I know very little about my family history. I don't think that I want to know more because what I do know is less than positive, and I can only imagine that it gets worse. I know that my mother's grandmother was burned to death when a potbellied stove exploded. My grandmother was then sent to live with her aunt (a family trend). Her aunt's husband prostituted her to his friends that worked on the railroad with him. He eventually sold her to a man three times her age; she was fourteen at the time. My grandmother ran away from her husband on several occassions, but she returned, often with her belly swollen with the child of another man. The last time she left, she was gone too long--forever. Her husband could not convince her to come back to him with threats or blows to the head as he had always done in the past, so he finally released her from the hell she endured on earth. He hunted her, trapped her in an alley, and then released her. I imagine that there had to be a light at the end of the dark alley that he chased her trough. The six bullets that ripped through the flesh and bone of her back probably emitted or evoked some kind of light. My mother was only two when this happened. She says that she doesn't remember any of it. It's all a dark, impenetrable memeory for my mother, but I wonder if the other children, who watched and listened to their mother's release, remember a light.

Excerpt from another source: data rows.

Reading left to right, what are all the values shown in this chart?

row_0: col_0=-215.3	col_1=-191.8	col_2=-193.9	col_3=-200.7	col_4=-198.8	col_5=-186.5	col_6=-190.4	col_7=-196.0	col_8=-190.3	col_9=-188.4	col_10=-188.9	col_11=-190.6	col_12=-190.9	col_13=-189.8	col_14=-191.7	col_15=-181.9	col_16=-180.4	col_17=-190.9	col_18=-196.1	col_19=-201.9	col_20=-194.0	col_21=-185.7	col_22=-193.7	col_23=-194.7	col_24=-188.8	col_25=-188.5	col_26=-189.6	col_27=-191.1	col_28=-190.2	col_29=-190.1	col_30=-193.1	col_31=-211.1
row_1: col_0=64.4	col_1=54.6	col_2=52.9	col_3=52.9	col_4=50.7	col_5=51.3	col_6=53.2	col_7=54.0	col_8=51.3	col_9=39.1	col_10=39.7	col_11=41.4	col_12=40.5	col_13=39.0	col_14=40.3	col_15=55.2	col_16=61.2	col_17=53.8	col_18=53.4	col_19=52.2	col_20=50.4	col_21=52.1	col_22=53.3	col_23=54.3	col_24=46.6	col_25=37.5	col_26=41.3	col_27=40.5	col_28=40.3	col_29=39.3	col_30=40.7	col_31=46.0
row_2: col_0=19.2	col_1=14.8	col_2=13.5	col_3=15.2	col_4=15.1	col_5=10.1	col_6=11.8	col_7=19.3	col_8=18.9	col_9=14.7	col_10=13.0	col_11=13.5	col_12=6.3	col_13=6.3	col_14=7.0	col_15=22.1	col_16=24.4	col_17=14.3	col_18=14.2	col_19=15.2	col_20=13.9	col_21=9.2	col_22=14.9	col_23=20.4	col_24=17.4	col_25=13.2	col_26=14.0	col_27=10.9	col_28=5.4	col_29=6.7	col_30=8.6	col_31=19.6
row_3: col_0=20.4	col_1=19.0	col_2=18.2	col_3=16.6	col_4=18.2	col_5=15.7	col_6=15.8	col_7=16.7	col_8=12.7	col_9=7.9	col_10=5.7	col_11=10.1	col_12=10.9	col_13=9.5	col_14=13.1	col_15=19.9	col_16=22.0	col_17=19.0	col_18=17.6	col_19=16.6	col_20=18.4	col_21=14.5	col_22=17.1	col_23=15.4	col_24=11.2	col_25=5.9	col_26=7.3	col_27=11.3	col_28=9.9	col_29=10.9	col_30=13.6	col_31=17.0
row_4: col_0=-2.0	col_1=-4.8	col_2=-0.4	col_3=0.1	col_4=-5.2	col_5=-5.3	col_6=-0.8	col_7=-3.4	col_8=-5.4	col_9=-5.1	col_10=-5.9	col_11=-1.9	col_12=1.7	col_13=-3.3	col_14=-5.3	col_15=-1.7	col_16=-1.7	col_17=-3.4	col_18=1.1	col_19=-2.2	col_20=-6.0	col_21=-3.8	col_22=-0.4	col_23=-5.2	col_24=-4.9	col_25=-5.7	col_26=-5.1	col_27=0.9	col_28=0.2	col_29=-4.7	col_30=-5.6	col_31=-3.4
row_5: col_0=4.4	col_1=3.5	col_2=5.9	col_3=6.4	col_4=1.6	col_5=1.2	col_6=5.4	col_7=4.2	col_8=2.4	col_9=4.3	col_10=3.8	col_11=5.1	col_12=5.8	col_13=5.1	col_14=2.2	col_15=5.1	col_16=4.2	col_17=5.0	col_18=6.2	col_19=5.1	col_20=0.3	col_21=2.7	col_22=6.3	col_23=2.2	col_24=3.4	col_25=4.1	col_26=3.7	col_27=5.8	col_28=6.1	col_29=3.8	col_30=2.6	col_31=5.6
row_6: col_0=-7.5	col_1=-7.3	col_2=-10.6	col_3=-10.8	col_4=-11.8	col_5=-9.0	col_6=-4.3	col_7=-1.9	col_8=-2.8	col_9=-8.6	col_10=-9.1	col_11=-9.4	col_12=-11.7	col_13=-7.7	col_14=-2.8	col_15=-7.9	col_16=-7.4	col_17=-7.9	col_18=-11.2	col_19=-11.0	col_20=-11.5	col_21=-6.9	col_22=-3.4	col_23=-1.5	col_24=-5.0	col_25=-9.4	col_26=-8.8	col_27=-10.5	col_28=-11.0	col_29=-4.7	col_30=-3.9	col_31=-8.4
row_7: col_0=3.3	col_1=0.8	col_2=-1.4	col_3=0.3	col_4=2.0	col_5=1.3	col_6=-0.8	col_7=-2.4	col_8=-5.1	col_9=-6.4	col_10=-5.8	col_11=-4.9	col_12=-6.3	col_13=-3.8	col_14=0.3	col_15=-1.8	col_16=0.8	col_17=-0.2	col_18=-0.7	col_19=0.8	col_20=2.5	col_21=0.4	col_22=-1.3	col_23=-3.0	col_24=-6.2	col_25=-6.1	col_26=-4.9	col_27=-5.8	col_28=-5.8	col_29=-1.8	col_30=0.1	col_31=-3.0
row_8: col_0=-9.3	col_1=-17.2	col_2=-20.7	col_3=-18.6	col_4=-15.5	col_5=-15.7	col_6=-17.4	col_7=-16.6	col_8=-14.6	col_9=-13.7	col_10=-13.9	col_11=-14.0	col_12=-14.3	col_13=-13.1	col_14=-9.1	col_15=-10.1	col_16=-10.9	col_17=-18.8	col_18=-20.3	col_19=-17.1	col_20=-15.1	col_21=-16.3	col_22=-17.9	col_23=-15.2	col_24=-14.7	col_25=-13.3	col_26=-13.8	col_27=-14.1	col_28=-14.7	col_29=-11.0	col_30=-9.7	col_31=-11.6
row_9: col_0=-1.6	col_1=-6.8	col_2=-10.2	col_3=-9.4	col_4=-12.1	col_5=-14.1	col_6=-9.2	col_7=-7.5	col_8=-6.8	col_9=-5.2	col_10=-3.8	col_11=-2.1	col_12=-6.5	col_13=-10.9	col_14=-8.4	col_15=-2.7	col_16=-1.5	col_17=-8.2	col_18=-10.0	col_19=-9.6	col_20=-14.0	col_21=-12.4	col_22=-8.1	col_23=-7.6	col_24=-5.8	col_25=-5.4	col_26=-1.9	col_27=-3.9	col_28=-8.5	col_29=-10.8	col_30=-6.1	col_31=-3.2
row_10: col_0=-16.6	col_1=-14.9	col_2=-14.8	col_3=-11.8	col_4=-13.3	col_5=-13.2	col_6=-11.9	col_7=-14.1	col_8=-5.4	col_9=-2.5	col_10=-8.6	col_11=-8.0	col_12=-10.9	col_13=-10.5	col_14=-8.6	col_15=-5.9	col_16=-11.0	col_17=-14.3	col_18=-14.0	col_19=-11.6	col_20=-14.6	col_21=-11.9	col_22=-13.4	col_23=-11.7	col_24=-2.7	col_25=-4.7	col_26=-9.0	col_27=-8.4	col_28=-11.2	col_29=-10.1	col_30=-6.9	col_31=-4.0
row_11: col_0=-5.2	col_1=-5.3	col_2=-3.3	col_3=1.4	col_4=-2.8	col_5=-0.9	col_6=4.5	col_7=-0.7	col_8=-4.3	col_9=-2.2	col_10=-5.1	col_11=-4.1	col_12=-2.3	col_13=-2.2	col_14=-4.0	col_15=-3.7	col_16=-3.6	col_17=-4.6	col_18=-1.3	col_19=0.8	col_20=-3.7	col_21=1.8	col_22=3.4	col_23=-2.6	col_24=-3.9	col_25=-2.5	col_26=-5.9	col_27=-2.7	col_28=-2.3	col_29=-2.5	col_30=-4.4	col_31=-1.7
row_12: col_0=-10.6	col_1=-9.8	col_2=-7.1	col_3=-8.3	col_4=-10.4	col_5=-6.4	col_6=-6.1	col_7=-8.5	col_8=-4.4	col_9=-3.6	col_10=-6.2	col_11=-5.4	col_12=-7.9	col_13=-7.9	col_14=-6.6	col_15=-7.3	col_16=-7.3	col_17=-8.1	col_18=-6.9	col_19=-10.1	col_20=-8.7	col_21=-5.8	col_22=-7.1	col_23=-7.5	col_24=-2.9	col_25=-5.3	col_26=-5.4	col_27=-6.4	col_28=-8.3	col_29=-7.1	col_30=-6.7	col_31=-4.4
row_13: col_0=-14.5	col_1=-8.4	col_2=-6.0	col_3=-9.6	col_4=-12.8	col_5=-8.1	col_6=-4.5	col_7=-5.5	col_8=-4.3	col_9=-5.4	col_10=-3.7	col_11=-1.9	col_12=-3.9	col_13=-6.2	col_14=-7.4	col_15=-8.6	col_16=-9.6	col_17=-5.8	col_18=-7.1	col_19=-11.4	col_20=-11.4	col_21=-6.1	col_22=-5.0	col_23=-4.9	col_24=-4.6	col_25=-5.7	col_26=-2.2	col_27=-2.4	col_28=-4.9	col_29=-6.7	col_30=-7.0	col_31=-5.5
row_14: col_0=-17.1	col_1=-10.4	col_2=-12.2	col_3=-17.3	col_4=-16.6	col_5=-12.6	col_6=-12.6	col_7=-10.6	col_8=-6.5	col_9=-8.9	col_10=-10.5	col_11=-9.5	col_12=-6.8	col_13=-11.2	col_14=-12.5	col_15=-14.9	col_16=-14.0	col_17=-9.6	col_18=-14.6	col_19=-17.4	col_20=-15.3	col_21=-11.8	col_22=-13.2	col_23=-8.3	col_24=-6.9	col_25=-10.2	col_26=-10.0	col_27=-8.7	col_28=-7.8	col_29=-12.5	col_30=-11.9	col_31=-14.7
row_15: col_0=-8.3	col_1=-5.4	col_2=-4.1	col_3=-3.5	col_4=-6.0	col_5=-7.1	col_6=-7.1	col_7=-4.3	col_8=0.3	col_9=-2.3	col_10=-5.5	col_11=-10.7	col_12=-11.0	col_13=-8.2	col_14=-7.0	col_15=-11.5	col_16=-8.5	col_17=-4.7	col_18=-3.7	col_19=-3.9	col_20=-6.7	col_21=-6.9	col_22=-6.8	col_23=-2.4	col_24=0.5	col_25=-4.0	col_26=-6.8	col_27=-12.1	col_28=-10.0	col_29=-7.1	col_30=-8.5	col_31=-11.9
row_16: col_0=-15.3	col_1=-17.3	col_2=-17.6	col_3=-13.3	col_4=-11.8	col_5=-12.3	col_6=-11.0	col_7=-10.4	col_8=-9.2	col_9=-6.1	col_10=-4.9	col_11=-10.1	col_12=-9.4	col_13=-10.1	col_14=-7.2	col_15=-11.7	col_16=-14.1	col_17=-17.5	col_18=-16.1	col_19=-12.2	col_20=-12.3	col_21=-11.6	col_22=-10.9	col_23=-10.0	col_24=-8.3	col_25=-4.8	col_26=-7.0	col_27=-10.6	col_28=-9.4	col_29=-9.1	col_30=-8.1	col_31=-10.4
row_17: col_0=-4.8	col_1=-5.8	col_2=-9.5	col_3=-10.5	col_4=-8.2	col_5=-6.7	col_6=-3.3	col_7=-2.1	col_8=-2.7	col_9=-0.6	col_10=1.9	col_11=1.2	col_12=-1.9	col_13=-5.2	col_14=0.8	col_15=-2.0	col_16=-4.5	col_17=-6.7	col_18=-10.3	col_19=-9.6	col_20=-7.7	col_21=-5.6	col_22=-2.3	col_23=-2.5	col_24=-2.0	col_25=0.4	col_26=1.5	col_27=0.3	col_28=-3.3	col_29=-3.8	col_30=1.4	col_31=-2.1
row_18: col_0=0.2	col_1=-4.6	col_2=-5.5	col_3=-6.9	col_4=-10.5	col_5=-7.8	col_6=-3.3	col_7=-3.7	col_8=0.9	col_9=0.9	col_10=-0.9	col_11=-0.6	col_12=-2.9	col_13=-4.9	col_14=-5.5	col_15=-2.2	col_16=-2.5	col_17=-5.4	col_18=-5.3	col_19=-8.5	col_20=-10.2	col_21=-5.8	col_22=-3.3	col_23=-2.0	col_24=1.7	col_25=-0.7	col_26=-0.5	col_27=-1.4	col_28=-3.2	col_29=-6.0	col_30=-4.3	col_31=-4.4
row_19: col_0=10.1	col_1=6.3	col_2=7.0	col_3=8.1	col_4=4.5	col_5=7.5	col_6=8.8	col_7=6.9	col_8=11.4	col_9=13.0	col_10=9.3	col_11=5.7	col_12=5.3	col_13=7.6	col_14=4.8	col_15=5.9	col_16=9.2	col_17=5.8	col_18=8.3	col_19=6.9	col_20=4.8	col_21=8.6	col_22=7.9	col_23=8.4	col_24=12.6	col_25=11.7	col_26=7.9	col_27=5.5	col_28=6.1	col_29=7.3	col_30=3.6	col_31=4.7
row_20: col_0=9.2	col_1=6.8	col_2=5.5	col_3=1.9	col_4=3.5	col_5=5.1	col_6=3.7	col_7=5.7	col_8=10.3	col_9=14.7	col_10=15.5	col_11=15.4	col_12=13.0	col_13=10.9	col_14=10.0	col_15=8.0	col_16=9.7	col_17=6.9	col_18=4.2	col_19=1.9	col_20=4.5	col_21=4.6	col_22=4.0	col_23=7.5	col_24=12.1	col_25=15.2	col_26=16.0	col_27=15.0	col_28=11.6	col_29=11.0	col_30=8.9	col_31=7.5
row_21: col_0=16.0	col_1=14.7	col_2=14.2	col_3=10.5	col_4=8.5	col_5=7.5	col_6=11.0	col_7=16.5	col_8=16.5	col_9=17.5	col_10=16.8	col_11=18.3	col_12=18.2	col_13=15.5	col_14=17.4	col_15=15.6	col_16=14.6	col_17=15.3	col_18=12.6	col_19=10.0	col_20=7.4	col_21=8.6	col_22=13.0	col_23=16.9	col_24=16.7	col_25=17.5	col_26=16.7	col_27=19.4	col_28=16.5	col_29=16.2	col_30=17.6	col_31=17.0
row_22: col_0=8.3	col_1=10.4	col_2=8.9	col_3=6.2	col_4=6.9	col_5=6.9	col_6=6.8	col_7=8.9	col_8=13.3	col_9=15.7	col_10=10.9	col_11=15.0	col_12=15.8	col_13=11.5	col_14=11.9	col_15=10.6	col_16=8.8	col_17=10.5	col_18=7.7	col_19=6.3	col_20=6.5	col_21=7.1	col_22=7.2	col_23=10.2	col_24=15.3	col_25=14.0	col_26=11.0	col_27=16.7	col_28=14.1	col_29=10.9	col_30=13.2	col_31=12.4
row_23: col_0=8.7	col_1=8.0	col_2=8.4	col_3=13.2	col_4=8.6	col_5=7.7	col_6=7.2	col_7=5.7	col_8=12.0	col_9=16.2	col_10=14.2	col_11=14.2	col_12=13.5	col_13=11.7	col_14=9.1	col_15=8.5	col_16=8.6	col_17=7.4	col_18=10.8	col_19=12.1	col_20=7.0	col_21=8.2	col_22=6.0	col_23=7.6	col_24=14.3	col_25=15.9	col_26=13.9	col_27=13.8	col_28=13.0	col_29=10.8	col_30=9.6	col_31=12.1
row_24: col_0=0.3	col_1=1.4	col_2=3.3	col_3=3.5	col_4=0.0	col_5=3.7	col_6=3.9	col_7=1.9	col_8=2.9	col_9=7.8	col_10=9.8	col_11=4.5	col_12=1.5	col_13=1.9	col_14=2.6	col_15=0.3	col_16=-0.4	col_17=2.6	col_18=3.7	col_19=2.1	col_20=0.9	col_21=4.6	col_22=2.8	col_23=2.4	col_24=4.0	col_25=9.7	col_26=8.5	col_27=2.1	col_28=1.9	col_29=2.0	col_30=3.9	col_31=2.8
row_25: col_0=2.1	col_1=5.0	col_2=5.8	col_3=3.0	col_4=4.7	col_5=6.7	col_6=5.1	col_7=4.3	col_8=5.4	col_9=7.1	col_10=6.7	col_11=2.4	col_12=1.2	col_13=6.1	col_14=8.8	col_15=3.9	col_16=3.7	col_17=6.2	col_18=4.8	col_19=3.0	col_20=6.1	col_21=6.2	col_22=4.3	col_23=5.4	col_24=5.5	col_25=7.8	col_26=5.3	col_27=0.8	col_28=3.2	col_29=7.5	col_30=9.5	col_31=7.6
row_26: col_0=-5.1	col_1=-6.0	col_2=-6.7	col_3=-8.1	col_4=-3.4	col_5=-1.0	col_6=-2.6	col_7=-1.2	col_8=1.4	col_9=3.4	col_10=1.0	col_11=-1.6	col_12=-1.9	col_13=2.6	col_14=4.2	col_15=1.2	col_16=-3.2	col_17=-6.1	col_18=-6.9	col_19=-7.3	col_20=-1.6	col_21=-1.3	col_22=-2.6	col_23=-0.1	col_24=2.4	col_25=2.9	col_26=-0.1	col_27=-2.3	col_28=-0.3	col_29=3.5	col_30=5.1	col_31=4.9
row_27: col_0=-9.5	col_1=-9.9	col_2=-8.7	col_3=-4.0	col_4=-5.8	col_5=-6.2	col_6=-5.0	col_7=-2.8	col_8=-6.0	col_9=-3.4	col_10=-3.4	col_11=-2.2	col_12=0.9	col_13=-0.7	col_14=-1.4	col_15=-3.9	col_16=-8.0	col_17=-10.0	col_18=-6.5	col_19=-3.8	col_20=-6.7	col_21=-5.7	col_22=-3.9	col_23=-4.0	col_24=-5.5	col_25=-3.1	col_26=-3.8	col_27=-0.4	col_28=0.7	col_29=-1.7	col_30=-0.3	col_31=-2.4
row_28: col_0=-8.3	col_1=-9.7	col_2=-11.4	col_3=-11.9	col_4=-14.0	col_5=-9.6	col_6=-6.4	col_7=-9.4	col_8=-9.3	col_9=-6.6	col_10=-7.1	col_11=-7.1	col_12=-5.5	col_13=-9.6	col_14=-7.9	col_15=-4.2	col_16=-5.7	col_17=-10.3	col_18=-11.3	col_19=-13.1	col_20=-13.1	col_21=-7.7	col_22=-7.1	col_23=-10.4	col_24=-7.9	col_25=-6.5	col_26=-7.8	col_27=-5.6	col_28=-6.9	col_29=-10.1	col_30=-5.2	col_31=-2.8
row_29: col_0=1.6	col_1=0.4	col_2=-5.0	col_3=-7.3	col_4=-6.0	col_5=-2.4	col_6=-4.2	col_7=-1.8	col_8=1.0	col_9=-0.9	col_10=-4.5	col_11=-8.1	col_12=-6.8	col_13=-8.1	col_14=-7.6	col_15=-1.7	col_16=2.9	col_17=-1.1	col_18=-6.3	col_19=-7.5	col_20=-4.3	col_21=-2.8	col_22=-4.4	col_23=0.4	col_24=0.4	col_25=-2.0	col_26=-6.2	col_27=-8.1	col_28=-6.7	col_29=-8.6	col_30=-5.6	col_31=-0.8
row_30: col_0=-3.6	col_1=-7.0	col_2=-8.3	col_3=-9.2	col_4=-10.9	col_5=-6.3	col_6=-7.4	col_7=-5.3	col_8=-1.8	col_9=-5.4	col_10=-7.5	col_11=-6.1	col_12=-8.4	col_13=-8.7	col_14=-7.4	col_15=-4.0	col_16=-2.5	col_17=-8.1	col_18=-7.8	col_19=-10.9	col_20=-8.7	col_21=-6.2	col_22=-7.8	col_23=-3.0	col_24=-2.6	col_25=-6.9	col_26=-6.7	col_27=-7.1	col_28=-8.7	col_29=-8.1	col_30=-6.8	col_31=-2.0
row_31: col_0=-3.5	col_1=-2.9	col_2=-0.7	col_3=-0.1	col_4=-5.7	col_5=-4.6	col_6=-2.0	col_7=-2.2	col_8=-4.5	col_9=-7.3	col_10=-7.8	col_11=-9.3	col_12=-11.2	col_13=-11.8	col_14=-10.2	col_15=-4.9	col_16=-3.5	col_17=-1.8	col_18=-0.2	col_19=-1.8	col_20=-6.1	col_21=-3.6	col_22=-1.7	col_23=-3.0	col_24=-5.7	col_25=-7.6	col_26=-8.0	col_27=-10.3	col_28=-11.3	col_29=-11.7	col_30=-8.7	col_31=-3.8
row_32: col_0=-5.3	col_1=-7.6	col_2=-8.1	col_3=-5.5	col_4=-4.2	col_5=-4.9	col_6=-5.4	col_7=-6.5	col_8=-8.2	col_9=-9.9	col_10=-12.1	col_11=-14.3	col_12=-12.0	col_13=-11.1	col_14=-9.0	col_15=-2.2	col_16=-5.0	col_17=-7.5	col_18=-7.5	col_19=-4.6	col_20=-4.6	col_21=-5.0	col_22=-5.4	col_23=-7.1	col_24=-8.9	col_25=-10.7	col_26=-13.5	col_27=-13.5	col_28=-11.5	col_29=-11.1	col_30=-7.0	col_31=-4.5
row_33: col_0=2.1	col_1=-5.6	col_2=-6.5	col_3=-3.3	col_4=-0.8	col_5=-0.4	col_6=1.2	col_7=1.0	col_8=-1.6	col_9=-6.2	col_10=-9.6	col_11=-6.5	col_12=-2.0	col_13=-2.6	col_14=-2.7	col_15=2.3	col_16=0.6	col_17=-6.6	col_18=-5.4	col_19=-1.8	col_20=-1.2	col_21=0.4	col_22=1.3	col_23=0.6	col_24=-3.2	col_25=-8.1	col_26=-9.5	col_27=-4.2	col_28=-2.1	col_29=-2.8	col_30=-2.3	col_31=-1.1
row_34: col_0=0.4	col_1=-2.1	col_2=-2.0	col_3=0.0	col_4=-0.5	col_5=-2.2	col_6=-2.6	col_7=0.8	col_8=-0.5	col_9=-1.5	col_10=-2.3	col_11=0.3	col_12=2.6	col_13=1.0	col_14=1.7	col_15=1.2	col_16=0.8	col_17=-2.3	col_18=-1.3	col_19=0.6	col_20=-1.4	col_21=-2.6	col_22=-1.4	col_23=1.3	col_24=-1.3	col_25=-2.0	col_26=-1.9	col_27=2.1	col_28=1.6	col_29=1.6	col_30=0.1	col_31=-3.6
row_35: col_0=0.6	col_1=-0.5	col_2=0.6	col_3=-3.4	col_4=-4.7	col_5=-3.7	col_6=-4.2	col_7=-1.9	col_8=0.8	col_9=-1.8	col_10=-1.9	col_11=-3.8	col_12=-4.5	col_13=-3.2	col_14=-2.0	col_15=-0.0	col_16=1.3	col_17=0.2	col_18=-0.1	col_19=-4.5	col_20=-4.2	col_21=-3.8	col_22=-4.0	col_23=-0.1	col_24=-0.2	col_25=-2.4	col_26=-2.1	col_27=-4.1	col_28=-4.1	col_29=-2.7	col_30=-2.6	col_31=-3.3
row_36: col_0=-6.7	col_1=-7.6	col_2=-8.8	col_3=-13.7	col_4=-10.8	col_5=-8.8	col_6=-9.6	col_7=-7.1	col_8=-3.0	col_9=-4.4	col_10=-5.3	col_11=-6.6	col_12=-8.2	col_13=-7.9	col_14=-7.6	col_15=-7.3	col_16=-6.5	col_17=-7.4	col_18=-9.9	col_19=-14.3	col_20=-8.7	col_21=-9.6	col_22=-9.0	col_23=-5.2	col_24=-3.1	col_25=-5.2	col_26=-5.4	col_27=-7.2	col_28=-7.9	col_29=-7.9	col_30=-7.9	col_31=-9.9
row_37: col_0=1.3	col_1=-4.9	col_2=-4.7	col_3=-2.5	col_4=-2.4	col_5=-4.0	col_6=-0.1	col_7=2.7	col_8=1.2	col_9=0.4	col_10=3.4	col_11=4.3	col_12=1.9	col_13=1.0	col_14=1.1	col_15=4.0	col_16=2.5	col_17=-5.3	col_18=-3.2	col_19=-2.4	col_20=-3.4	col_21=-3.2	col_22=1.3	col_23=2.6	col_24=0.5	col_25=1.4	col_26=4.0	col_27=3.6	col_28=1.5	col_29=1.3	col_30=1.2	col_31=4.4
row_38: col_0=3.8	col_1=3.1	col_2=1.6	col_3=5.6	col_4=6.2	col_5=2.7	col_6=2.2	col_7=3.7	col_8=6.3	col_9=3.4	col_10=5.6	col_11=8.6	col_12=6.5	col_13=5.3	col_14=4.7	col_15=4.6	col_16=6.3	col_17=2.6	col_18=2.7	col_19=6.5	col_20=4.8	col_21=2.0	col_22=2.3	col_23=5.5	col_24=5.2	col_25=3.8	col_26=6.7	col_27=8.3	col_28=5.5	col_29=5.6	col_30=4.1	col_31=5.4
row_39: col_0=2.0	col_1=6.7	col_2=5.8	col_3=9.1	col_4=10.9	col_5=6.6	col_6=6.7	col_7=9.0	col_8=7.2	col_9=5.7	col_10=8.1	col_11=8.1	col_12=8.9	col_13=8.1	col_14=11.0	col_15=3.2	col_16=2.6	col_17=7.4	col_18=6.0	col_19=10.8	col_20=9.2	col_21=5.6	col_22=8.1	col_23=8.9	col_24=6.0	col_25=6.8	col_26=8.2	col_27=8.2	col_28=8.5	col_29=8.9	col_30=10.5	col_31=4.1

I have seen the yellowed newspaper clipping that reported the murder of my grandmother. My mother is located in the bottom, left corner. She just blends in with all of her brothers. She looks like a little boy with her short disheveled afro. She is surrounded by all of her brothers and sisters for what would be one of the last times. She and four of her brothers are sent to live with her aunt, Gwen, and her aunt's husband, Fred.
Fred is a bastard and a half. Luckily, he has no children with my aunt. My aunt Gwen only has one child from a previous marriage. My mother lives with my aunt until she marries my father. My aunt ends up alone. Fred is dead. The four boys, my mother, and Gwen's daughter resent her, but I like her. She's extremely book smart. She baby sits me while my mother packs meat in a frigid hell at Oscar Mayer. Grandma Gwen and I watch game shows, and she knows everything. I am impressed. Her home is emaculate, but her heart is disorderly, chaotic. I frequently, and reluctantly, drink sugarfree kool-aide (sugarfree a la Grandma Gwen because there was no sugar substitute included in the mix and the back of the package specifically stated to add sugar) from a plastic tumbler that must be carefully placed on a coaster. I am never given glasses because I am clumsy. I must rush my cup to the kitchen as soon as I am finished. This is the routine that I experience with my great aunt, who serves as my surrogate grandmother, until 1983 when my immediate family leaves Iowa for Colorado. In 1996, the only grandmother I ever really knew is cremated. I do not attend the funeral. My mother does not attend. My sister comes close to attending her own funeral.